Sur les accusations américaines selon lesquelles la Russie utilise des armes chimiques : « Il n'y a aucune preuve, il n'y a pas non plus d'argumentation ; certaines spéculations ne résistent même pas à un test élémentaire... Lorsque des incidents chimiques se sont produits en Syrie, des conclusions ont été tirées instantanément et sur la base des informations des fameux « Casques blancs ». L'organisation travaillait si « bien » qu'elle publiait parfois ses rapports avant même les incidents ».

Sur l'OTAN :
« La question se pose : qui retient qui ? Washington et Bruxelles retiennent-ils la Russie, ou ont-ils pour mission de freiner le développement de l'Allemagne, de la France, de l'Italie et d'autres États européens ? Dans l'ensemble, l'OTAN peut difficilement être qualifiée de bloc militaro-politique. Rappelez-vous comment, à l'époque du féodalisme, les vassaux étaient obligés de se présenter au maître avec leurs armées à sa moindre demande ? Seulement aujourd'hui, ils doivent encore acheter des armes au mécène, quelle que soit leur situation financière ; sinon, des questions sur leur loyauté se poseront ».
Sur l'Europe : « S'engager avec l'Europe est important. Mais être ensemble avec l'Europe à tout prix n'est pas une solution pour la géopolitique russe. Néanmoins, nous gardons les portes ouvertes, car nous comprenons parfaitement qu'il y a une situation momentanée qui guide les politiciens occidentaux, et en même temps, il y a des liens historiques qui se développent entre les Russes et les Européens depuis des siècles ».

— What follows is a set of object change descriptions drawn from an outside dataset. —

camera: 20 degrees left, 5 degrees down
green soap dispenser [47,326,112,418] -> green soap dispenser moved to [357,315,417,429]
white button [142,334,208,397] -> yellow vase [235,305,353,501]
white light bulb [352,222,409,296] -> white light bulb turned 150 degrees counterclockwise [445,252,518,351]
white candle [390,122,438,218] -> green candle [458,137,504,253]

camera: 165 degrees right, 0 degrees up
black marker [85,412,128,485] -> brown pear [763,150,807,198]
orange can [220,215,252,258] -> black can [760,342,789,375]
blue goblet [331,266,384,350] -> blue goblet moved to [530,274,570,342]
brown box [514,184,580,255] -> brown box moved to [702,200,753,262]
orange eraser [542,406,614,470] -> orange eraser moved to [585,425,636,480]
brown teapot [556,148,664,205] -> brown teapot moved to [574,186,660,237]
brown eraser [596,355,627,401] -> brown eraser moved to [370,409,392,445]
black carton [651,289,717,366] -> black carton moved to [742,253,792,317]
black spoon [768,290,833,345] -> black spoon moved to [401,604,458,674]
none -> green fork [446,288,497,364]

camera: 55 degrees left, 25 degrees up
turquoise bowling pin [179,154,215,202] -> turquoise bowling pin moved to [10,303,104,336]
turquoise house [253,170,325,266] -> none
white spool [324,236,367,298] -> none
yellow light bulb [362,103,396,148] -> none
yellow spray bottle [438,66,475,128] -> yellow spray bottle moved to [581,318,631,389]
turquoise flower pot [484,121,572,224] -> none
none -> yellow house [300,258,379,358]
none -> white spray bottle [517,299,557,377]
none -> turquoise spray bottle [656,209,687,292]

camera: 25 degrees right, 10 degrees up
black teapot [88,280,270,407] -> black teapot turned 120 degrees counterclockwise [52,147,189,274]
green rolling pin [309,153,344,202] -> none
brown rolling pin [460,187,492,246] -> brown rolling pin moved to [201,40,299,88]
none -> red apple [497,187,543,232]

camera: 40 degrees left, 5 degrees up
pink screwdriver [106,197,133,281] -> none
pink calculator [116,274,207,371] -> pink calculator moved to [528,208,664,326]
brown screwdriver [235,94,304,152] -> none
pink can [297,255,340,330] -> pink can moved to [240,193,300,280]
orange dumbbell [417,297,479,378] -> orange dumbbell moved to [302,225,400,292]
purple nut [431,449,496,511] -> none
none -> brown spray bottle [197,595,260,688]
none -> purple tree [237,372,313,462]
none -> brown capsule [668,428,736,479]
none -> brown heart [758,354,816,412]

Sur la multipolarité : « Il y a un certain nombre de problèmes dans le monde d'aujourd'hui qui, en principe, ne peuvent pas être résolus sans une coopération normale entre les principaux acteurs du monde - la Russie, les États-Unis, l'UE, la Chine et l'Inde ».

« L'option nucléaire » SWIFT

Les réflexions de Patrushev sont particulièrement pertinentes alors que le partenariat stratégique entre la Russie et la Chine se solidifie de minute en minute ; le ministre des Affaires étrangères Lavrov, au Pakistan, a appelé littéralement tout le monde, « y compris l'Union européenne », à rejoindre la vision russe d'une Grande Eurasie ; et tout le monde attend un face-à-face dans le Donbass.

La finesse diplomatique de Patrushev ne peut toujours pas effacer le sentiment de malaise qui règne dans les chancelleries de toute l'Eurasie quant à l'éventualité d'un nouvel embrasement dans le Donbass - avec des conséquences extrêmement inquiétantes.

Des scénarios dangereux sont ouvertement discutés dans les couloirs de Bruxelles, notamment celui où le combo États-Unis/OTAN s'attend à une partition de facto après une courte guerre chaude, la Nouvelle-Russie absorbant même Odessa.

Si cela est établi comme un fait sur le terrain, une nouvelle série de sanctions américaines sévères suivra. Le Rideau de Fer 2.0 serait en vigueur, la pression pour l'annulation de Nord Stream 2 atteindrait son paroxysme, et l'expulsion de la Russie du système SWIFT serait même envisagée.

Dmitri Medvedev, actuellement vice-président du Conseil de Sécurité russe, a un jour appelé cette dernière « l'option nucléaire ». Patrushev a été suffisamment diplomate pour ne pas aborder ses conséquences volcaniques.